Monday, November 10, 2008
The Lewis family has a new addition.
Michelle and I welcomed Nathaniel Ames Lewis to the world at 12:16 p.m. on Nov. 5. The little guy weighed 8 lbs., 10.5 oz. and was 19 3/4 inches at birth.
He is doing fine, and Michelle is doing fine.
We are very blessed.
We are also very tired. The five days since Nathaniel's grand entrance has been a blur. Time is all but irrelevant; night is day, day is night. Our schedule has morphed into his schedule. He calls the shots, dictates the pace of our lives. The days of selfishness, of bouts of self-absorption, have ended.
He's the new sheriff n town, and our emotions are strangely tied to his. When he cries, we're tense, confused and unhappy. When he sleeps, we're relaxed, grateful and glad. If I were to give a ratio between these two competing states, I'd put it at 60-40 in the tense, confused, unhappy column.
Not bad, I think.
You know, we've gotten a lot of advice of what to expect and how to react to our baby's arrival. All of it has been with the best of intentions. People with children are happy to dispense with tips and stories of their experiences. I don't profess to know much, but it seems to me all babies are different, and they have their own set of likes and dislikes. What works for one may not work for another. For example, we've found that for the most part little Nathaniel does not seem to like his arms to be pinned against his body. That has made the SwaddleMe outfit, an infant strait jacket if I've ever seen one, not the end-all, be-all solution to hysterically crying infants as we expected. Nor, however, does the little king like his arms to flail madly about. Must be a control thing. The best we've figured our so far is he kind of likes it in-between; he likes his hands to be mobile, but he doesn't like full arm motion. He likes to be swaddled, but not overly so.
It's serious on-the-job training, and there is no manual.
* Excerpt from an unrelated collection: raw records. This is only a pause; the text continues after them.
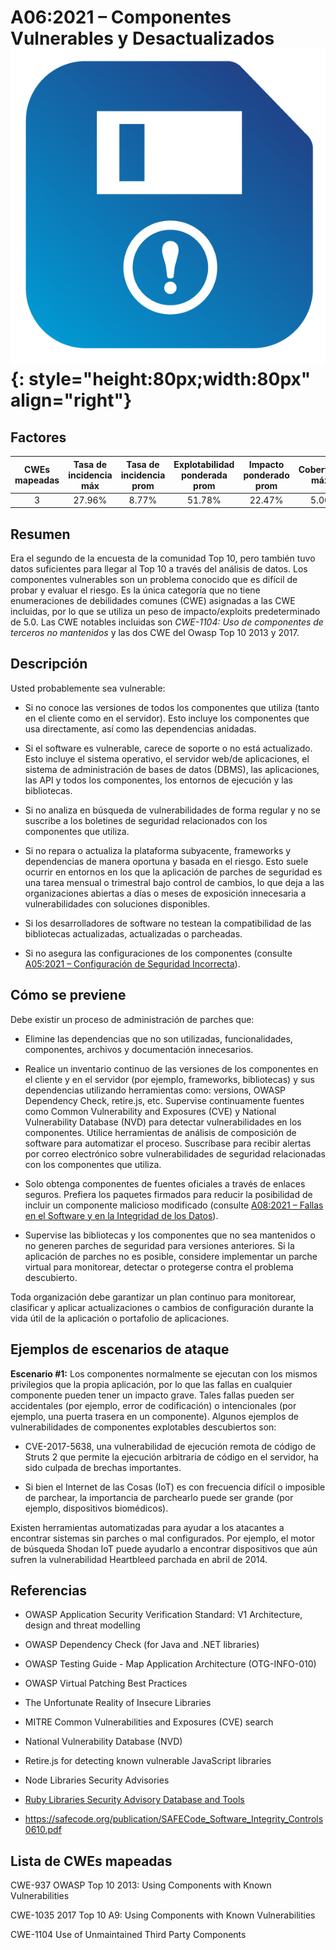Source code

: # A06:2021 – Componentes Vulnerables y Desactualizados    ![icon](assets/TOP_10_Icons_Final_Vulnerable_Outdated_Components.png){: style="height:80px;width:80px" align="right"}

## Factores

| CWEs mapeadas | Tasa de incidencia máx | Tasa de incidencia prom | Explotabilidad ponderada prom| Impacto ponderado prom | Cobertura máx | Cobertura prom | Incidencias totales | Total CVEs |
|:-------------:|:--------------------:|:--------------------:|:--------------:|:--------------:|:----------------------:|:---------------------:|:-------------------:|:------------:|
| 3           | 27.96%             | 8.77%              | 51.78%       | 22.47%       | 5.00                 | 5.00                | 30,457            | 0          |

## Resumen

Era el segundo de la encuesta de la comunidad Top 10, pero también tuvo datos suficientes para llegar al Top 10 a través del análisis de datos. Los componentes vulnerables son un problema conocido que es difícil de probar y evaluar el riesgo. Es la única categoría que no tiene enumeraciones de debilidades comunes (CWE) asignadas a las CWE incluidas, por lo que se utiliza un peso de impacto/exploits predeterminado de 5.0. Las CWE notables incluidas son *CWE-1104: Uso de componentes de terceros no mantenidos* y las dos CWE del Owasp Top 10 2013 y 2017.

## Descripción

Usted probablemente sea vulnerable:

-   Si no conoce las versiones de todos los componentes que utiliza (tanto en el cliente como en el servidor). Esto incluye los componentes que usa directamente, así como las dependencias anidadas.

-   Si el software es vulnerable, carece de soporte o no está actualizado. Esto incluye el sistema operativo, el servidor web/de aplicaciones, el sistema de administración de bases de datos (DBMS), las aplicaciones, las API y todos los componentes, los entornos de ejecución y las bibliotecas.

-   Si no analiza en búsqueda de vulnerabilidades de forma regular y no se suscribe a los boletines de seguridad relacionados con los componentes que utiliza.

-   Si no repara o actualiza la plataforma subyacente, frameworks y dependencias de manera oportuna y basada en el riesgo. Esto suele ocurrir en entornos en los que la aplicación de parches de seguridad es una tarea mensual o trimestral bajo control de cambios, lo que deja a las organizaciones abiertas a días o meses de exposición innecesaria a vulnerabilidades con soluciones disponibles.

-   Si los desarrolladores de software no testean la compatibilidad de las bibliotecas actualizadas, actualizadas o parcheadas.

-   Si no asegura las configuraciones de los componentes (consulte [A05:2021 – Configuración de Seguridad Incorrecta](A05_2021-Security_Misconfiguration.es.md)).

## Cómo se previene

Debe existir un proceso de administración de parches que:

-   Elimine las dependencias que no son utilizadas, funcionalidades, componentes, archivos y documentación innecesarios.

-   Realice un inventario continuo de las versiones de los componentes en el cliente y en el servidor (por ejemplo, frameworks, bibliotecas) y sus dependencias utilizando herramientas como: versions, OWASP Dependency Check, retire.js, etc. Supervise continuamente fuentes como Common Vulnerability and Exposures (CVE) y National Vulnerability Database (NVD) para detectar vulnerabilidades en los componentes. Utilice herramientas de análisis de composición de software para automatizar el proceso. Suscríbase para recibir alertas por correo electrónico sobre vulnerabilidades de seguridad relacionadas con los componentes que utiliza.

-   Solo obtenga componentes de fuentes oficiales a través de enlaces seguros.
    Prefiera los paquetes firmados para reducir la posibilidad de incluir un componente malicioso modificado (consulte [A08:2021 – Fallas en el Software y en la Integridad de los Datos](A08_2021-Software_and_Data_Integrity_Failures.es.md)).

-   Supervise las bibliotecas y los componentes que no sea mantenidos o no generen parches de seguridad para versiones anteriores. Si la aplicación de parches no es posible, considere implementar un parche virtual para monitorear, detectar o protegerse contra el problema descubierto.

Toda organización debe garantizar un plan continuo para monitorear, clasificar y aplicar actualizaciones o cambios de configuración durante la vida útil de la aplicación o portafolio de aplicaciones.

## Ejemplos de escenarios de ataque

**Escenario #1:** Los componentes normalmente se ejecutan con los mismos privilegios que la propia aplicación, por lo que las fallas en cualquier componente pueden tener un impacto grave. Tales fallas pueden ser accidentales (por ejemplo, error de codificación) o intencionales (por ejemplo, una puerta trasera en un componente). Algunos ejemplos de vulnerabilidades de componentes explotables descubiertos son:

-   CVE-2017-5638, una vulnerabilidad de ejecución remota de código de Struts 2 que permite la ejecución arbitraria de código en el servidor, ha sido culpada de brechas importantes.

-   Si bien el Internet de las Cosas (IoT) es con frecuencia difícil o imposible de parchear, la importancia de parchearlo puede ser grande (por ejemplo, dispositivos biomédicos).

Existen herramientas automatizadas para ayudar a los atacantes a encontrar sistemas sin parches o mal configurados. Por ejemplo, el motor de búsqueda Shodan IoT puede ayudarlo a encontrar dispositivos que aún sufren la vulnerabilidad Heartbleed parchada en abril de 2014.

## Referencias

-   OWASP Application Security Verification Standard: V1 Architecture,
    design and threat modelling

-   OWASP Dependency Check (for Java and .NET libraries)

-   OWASP Testing Guide - Map Application Architecture (OTG-INFO-010)

-   OWASP Virtual Patching Best Practices

-   The Unfortunate Reality of Insecure Libraries

-   MITRE Common Vulnerabilities and Exposures (CVE) search

-   National Vulnerability Database (NVD)

-   Retire.js for detecting known vulnerable JavaScript libraries

-   Node Libraries Security Advisories

-   [Ruby Libraries Security Advisory Database and Tools]()

-   https://safecode.org/publication/SAFECode_Software_Integrity_Controls0610.pdf

## Lista de CWEs mapeadas 

CWE-937 OWASP Top 10 2013: Using Components with Known Vulnerabilities

CWE-1035 2017 Top 10 A9: Using Components with Known Vulnerabilities

CWE-1104 Use of Unmaintained Third Party Components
We also haven't figured out a position he likes best, one that keeps him content. Lord knows I've tried all sorts of bodily contortions, short of turning the little dude upside down. You feel like you find one that works, and lo and behold, it fails the next time. Then, like magic, it works again. The latest trick I found that worked was holding him up to my face and letting my suck my nose, like a pacifier. I kind of discovered that one by accident, as he was squawking his fool head off early one morning, and I brought him closer to see if he blew out his vocal box (just kidding, of course). He latched on to my nose like a life preserver. It didn't hurt, and really, it felt kind of cool. A bond of sorts between a father and a son.
Can't wait until he gets teeth.
I guess what it all comes down to is there is no rhyme and reason to the first steps of babyhood and parenthood. If you like structure in your universe, you can forget it.
So, screw structure. I love my universe fine right now – just the way it is.